# What needs to be done:
Give the records below again with every "series" swapped for "data sets" and everything else unchanged. Leave the pictures out.

# Data supplied:
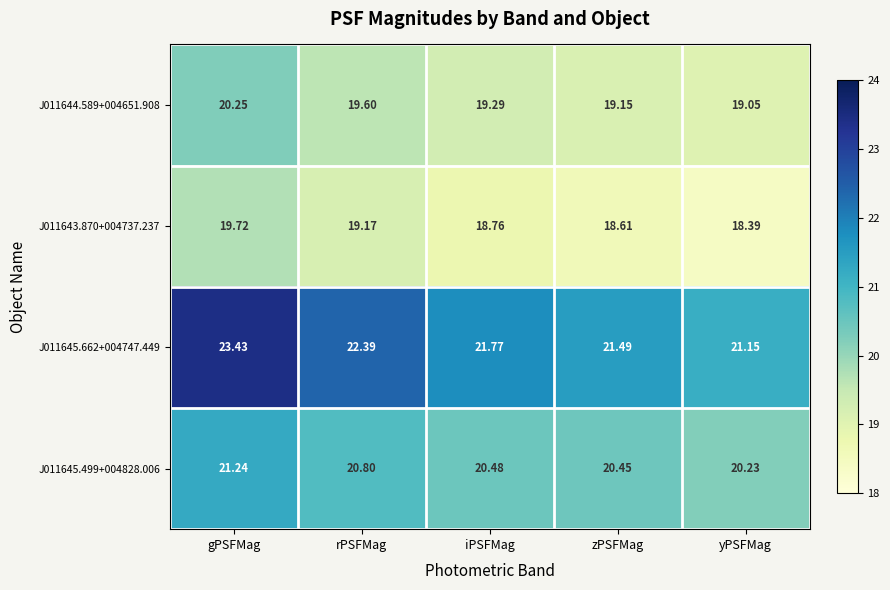

At which label does J011644.589+004651.908 reach its minimum?

yPSFMag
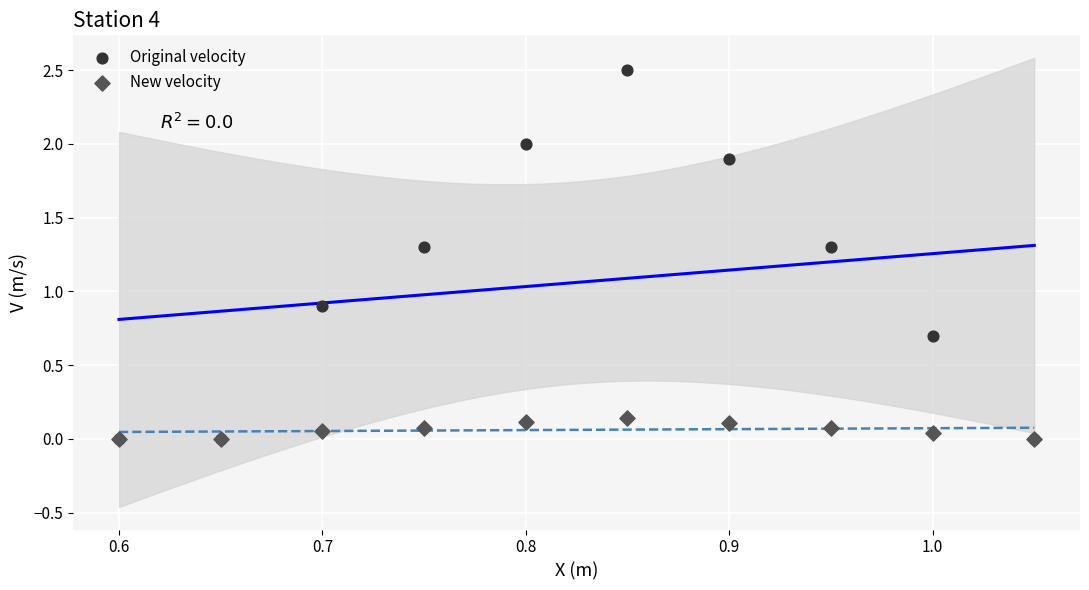

Across all series, what Y value is closest to 1?

0.9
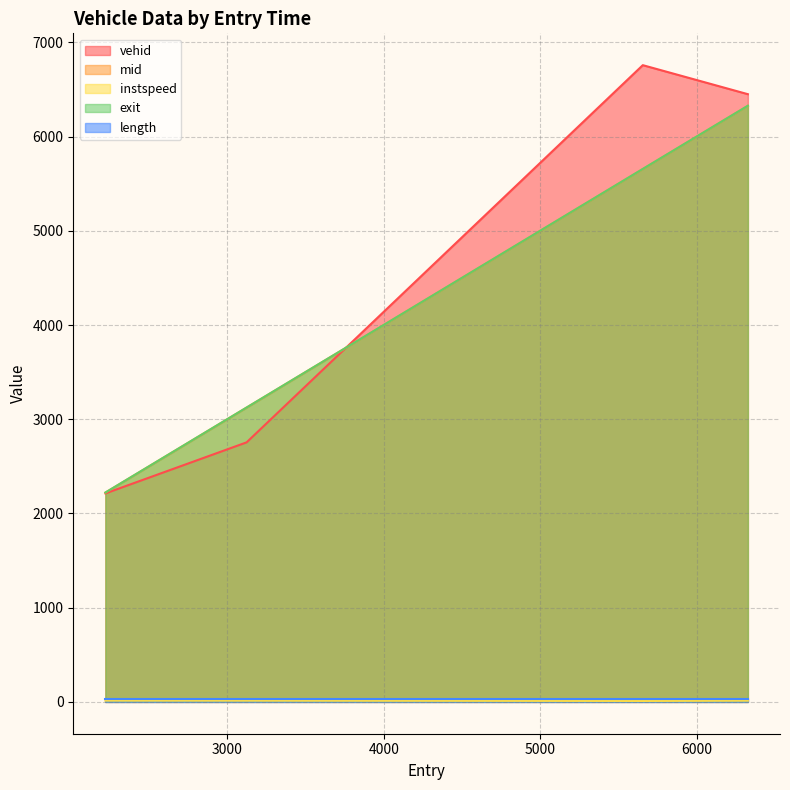

True or false: instspeed and exit intersect in this chart.

False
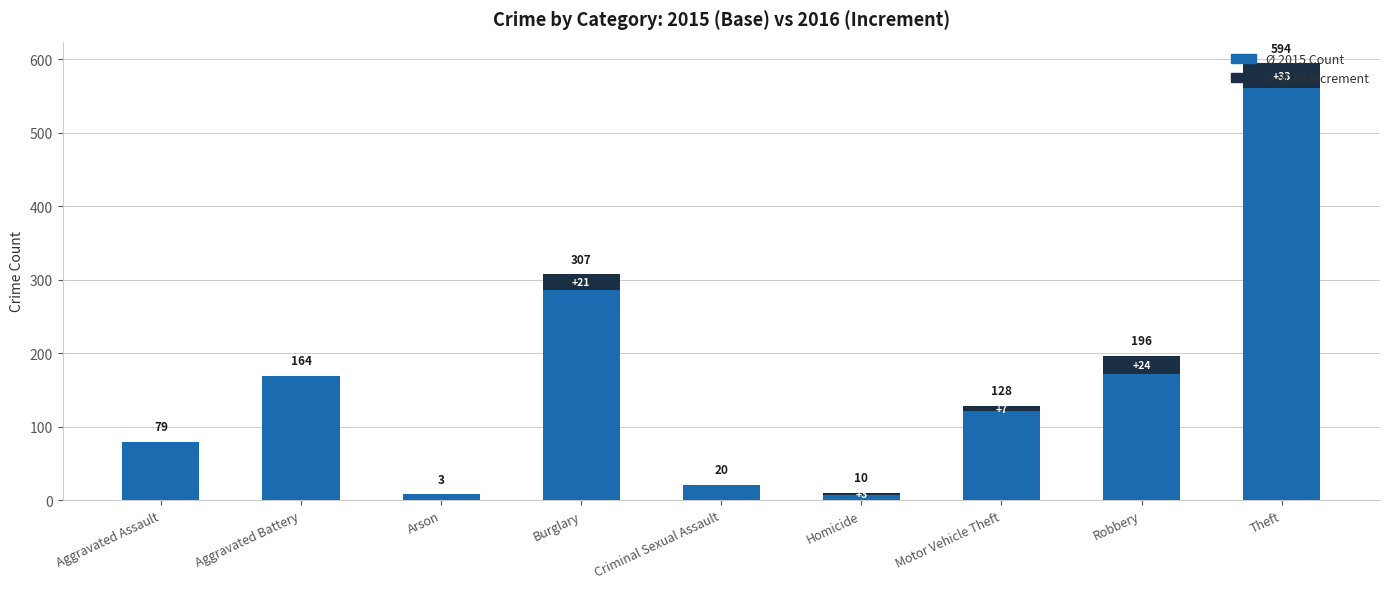

At which category is the sum across all series the highest?

Theft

# Completed task:
At which label does J011644.589+004651.908 reach its minimum?

yPSFMag

Across all data sets, what Y value is closest to 1?

0.9

True or false: instspeed and exit intersect in this chart.

False

At which category is the sum across all data sets the highest?

Theft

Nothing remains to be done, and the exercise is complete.